Dengan dua jalur tersebut, bantuan tidak semata bergantung pada keberadaan bank di wilayah penerima. Pemerintah menilai skema itu penting untuk menjaga distribusi tetap berlangsung di tengah perbedaan kondisi geografis dan sosial.
Rincian bantuan PKH per komponen
PKH diberikan berdasarkan komponen kesehatan dan pendidikan dalam keluarga. Penyalurannya dilakukan bertahap setiap triwulan sesuai kategori anggota keluarga yang tercatat dalam sistem DTSEN.
Rinciannya adalah sebagai berikut:
- Ibu hamil atau nifas: Rp750.000
- Anak usia dini 0–6 tahun: Rp750.000
- Anak sekolah dasar: Rp225.000
- Anak sekolah menengah pertama: Rp375.000
- Anak sekolah menengah atas: Rp500.000
- Lanjut usia: Rp600.000
- Penyandang disabilitas berat: Rp600.000
Nilai bantuan tersebut disusun untuk menopang kebutuhan dasar keluarga penerima yang masuk kelompok rentan. Pemerintah menempatkan PKH sebagai instrumen untuk membantu kebutuhan kesehatan dan pendidikan di rumah tangga miskin.

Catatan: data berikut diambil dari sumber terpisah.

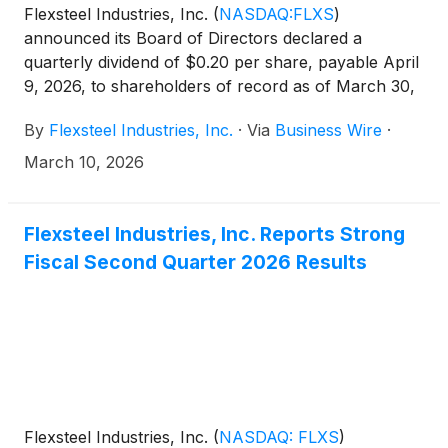
Flexsteel Industries, Inc.
(
NASDAQ:FLXS
)
announced its Board of Directors declared a
quarterly dividend of $0.20 per share, payable April
9, 2026, to shareholders of record as of March 30,
2026.
By
Flexsteel Industries, Inc.
·
Via
Business Wire
·
March 10, 2026
Flexsteel Industries, Inc. Reports Strong
Fiscal Second Quarter 2026 Results
Flexsteel Industries, Inc.
(
NASDAQ: FLXS
)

BPNT tetap memakai saldo elektronik
Berbeda dengan bantuan tunai, BPNT atau Program Sembako tetap diberikan dalam bentuk saldo elektronik melalui Kartu Keluarga Sejahtera. Dana itu dipakai di e-warong untuk membeli kebutuhan pangan pokok sesuai periode penyaluran.
Skema ini dipilih agar penggunaan bantuan tetap sesuai tujuan. Penerima bisa langsung memperoleh bahan pangan tanpa menerima uang tunai secara fisik, sehingga penyaluran tetap mengarah pada kebutuhan dasar rumah tangga.

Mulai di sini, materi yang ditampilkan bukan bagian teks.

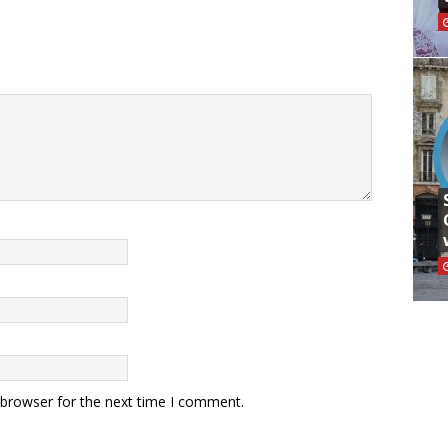
 browser for the next time I comment.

Syarat penerima dan pengecekan status
Penerima bansos harus berstatus Warga Negara Indonesia, memiliki KTP dan KK, serta tercatat dalam DTSEN sebagai keluarga miskin. Untuk tahun ini, prioritas penerima PKH dan BPNT juga mengarah pada masyarakat di desil 1 hingga 4.

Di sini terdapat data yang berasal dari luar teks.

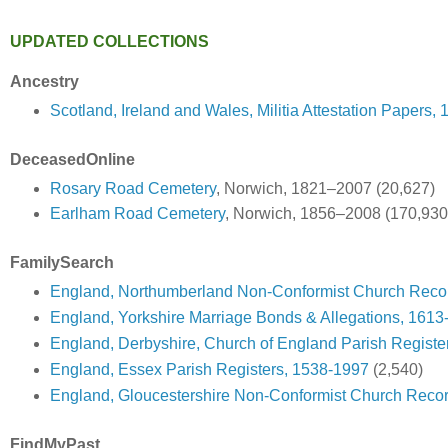
UPDATED COLLECTIONS
Ancestry
Scotland, Ireland and Wales, Militia Attestation Papers,
DeceasedOnline
Rosary Road Cemetery
, Norwich, 1821–2007 (20,627)
Earlham Road Cemetery
, Norwich, 1856–2008 (170,930
FamilySearch
England, Northumberland Non-Conformist Church Reco
England, Yorkshire Marriage Bonds & Allegations, 1613
England, Derbyshire, Church of England Parish Registe
England, Essex Parish Registers, 1538-1997
(2,540)
England, Gloucestershire Non-Conformist Church Reco
FindMyPast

Masyarakat dapat memeriksa status penerima secara mandiri melalui laman cekbansos.kemensos.go.id dengan mengisi data wilayah dan nama lengkap sesuai KTP. Pemeriksaan juga tersedia lewat aplikasi daring Cek Bansos dengan login menggunakan NIK masing-masing.
Bagi penerima melalui Bank Himbara, dana dapat ditarik lewat ATM atau teller dengan membawa identitas resmi. Sementara itu, penerima lewat PT Pos akan mendapat undangan resmi, dan untuk lansia atau penyandang disabilitas, petugas dapat mengantar bantuan langsung ke rumah.